WASHINGTON – The National Press Club in Washington fell silent as Charles Strange recalled how he leaned over to whisper into President Obama's ear to ask if there would be a congressional investigation into the death of his son.
President Obama whispered back, "We will look very, very, very deep into this."
But Strange says he hasn't heard a word since that encounter with the president at Dover Air Force Base in Delaware on Aug. 9, 2011, when the remains of 30 U.S. troops were brought home from Afghanistan.

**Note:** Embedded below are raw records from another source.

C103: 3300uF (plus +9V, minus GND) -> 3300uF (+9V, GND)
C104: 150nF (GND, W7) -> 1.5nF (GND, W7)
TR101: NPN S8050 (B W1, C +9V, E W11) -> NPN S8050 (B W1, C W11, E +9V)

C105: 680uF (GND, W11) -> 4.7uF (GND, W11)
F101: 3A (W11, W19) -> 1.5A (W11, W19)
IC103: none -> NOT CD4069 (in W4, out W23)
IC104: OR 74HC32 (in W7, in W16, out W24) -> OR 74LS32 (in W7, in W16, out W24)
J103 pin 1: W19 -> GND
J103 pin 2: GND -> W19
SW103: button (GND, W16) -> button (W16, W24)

Navy SEAL Team VI special forces serviceman Michael Strange was killed in what is considered the worst loss of American lives in the war in Afghanistan, the downing of a Chinook helicopter in Afghanistan on Aug. 6, 2011, that killed all 38 people on board.
That included 25 American special operations personnel, five U.S. Army National Guard and Army Reserve crewmen, a U.S. military dog, seven Afghan commandos and an Afghan interpreter.
The circumstances of the incident raised troubling questions for family members of those killed, but they couldn't convince Congress to launch an inquiry. Families of three Navy SEAL Team VI special forces servicemen killed in the attack took their case to the public Thursday and held a news conference to demand an investigation.
They feel their sons were targeted for retaliation by the Taliban after Vice President Joe Biden revealed, and the administration then confirmed, that it was a Seal Team VI unit that had killed Osama bin Laden just three months earlier.
The families are planning to file a lawsuit against the President and Biden, the Taliban, the governments of Afghanistan and Iran (because it promises to pay $10,000 for every dead U.S. service member.) The families are represented by former Reagan Justice Department attorney Larry Klayman, who also founded Judicial Watch and Freedom Watch, the latter sponsoring Thursday's news conference.
When WND asked if Klayman could divulge more about the nature of the lawsuits he replied, "Stay tuned."
Among their many suspicions, the families question the sudden replacement of seven Afghan commandos on board the helicopter just before take-off. The seven who died in the attack are not the seven listed in the flight manifest. The families say, to this day, none of them know who those dead Afghans were.
That leads the families to wonder if the original commandos may have tipped off the Taliban as to who was on board.
When WND asked Billy Vaughn, father of killed Navy SEAL Aaron Vaughn, if he thought the attack was an inside job, he said, "Yes."
The families suspect the Taliban set a trap by starting a firefight and then luring the SEALS.
A series of factors combined to make the family believe this attack was carefully planned and not just the result of a random "lucky shot," as the U.S. military brass had told them.
Billy Vaughn said the SEALS were ferried by a Vietnam-era Chinook helicopter rather than their customary state-of-the art special forces choppers because of a shortage of those models, due to an increase in special operations ordered by the president. The Taliban were apparently aware of that situation and could have been waiting for the opportunity to target the older and much more vulnerable aircraft.
Before landing the Chinook, U.S. fighters were not allowed to clear the area of potential enemies with suppressing fire because there could possibly have been civilians in the area.
Lt. Col. (Ret.) Allen West, a former congressman, said to put a Chinook into an operation that had been going on for hours with no suppressing fire was "incomprehensible."
The Chinook was attacked at its most vulnerable moment, just as it was landing.
The U.S. military said the helicopter was hit by a rocket-propelled-grenade, but that would have to be such a "lucky shot." Some suspect the craft was more likely hit by a heat-seeking missile.
The families say they can't understand why the chopper's black box was never recovered. One father noted that officials often recover the black boxes of commercial airplanes from the bottom of the ocean, but they can't find this one in an Afghan stream.
U.S. troops were unable to return fire because of rules of engagement and the possibility of "friendlies" in the building from which the attack was launched. West called that "unconscionable."
Vaughn said a high-ranking member of the U.S. military told him the American mission in Afghanistan was to change the hearts and minds of the enemy. But he said his son didn't join the military to change the enemy's mind.
Karen Vaughn said rules of engagement that aim to change the hearts and the minds of the enemy "are more important (to the U.S. military) than the life of my son."
And former Navy SEAL Benjamin Smith wondered, "Are we not Shariah-compliant already?"
Vaughn said he called House Speaker John Boehner, R-Ohio, to inquire about the death of his son and received no answer. He said the office of the Democratic Chairman of the Armed Services Committee told him to "quit harassing Sen. (Carl) Levin."
The families say the circumstances are so suspicious, and there are so many unanswered questions, that the situation demands a congressional inquiry. But aside from such attendees at the news conference as Rep. Michele Bachmann, R-Minn., and Louie Gohmert, R-Texas, their pleas have fallen largely on deaf ears.